# Matagorda seafood fest march 16



## mataoyster (Apr 25, 2011)

Come to Matagorda on Saturday, March 16 to the 3rd Annual Seafood Fest!!! What a great time to have it too...SPRING BREAK!! We have over 40 vendors to shop at, FRESH Matagorda oysters and shrimp served from 11:30 - 4. Horseshoe contest ( entry $25/person ), men's and women's oyster eating contest ( entery $20/person ), oyster shucking contest ($10/person ) come on and show your skills off!! Live auction that you don't want to miss, raffle drawing and LIVE music all day. OH.... And did I forget to mention BEER!!!!!!!!!! :cheers: COME ON... GATES OPEN AT 10 am. $5 ADMISSION UNLESS YOU PURCHASE A FOOD TICKET FOR $15 AT THE GATE OR IN ADVANCE.


----------



## Roofish (Jun 28, 2008)

How much to eat oysters & shrimp??? Is the $15 for all you can eat or what????


----------



## chumy (Jul 13, 2012)

Roofish said:


> How much to eat oysters & shrimp??? Is the $15 for all you can eat or what????

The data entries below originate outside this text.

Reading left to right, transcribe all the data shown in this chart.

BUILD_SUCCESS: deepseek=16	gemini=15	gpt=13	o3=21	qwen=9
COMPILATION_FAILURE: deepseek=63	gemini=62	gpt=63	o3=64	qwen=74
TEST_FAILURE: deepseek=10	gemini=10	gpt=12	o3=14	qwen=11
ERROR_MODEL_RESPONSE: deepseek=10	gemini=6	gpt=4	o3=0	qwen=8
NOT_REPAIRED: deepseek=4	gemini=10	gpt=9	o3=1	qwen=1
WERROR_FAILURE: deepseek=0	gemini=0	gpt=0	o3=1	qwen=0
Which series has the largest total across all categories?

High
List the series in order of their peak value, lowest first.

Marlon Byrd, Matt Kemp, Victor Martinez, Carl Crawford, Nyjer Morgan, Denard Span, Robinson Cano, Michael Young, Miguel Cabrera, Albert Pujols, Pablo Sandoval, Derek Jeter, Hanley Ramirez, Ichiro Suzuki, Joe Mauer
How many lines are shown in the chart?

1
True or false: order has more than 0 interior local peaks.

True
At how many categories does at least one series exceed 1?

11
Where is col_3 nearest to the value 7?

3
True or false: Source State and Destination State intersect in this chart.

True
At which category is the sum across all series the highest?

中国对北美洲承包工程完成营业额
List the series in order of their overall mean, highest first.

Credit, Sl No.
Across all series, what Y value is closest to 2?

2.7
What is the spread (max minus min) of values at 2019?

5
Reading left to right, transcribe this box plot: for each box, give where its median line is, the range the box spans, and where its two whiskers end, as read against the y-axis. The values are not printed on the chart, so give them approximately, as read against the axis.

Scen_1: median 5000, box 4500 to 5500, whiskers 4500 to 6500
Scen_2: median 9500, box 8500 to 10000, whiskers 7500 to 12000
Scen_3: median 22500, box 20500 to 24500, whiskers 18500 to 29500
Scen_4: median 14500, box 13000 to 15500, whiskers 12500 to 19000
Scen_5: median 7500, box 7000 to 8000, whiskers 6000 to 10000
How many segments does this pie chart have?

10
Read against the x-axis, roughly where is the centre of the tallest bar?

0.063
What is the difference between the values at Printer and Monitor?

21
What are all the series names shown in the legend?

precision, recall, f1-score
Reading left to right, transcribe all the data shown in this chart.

I highly doubt $15 is all you can eat. I don't know. what i'd like to know also is what are the beer prices?


----------



## big bluemarlin (Apr 12, 2006)

It's not all you can eat unless you enter the oyster eating contest for $20 with a time limit of 5 minutes. At $15 a plate most people can't eat all the food, and if you like raw oyster they are 3 oysters on the half shell for $2 ticket. The beers are 16 oz. cans and cost one $3 ticket.


----------



## chumy (Jul 13, 2012)

Those are reasonable prices. I'll be there!!!


----------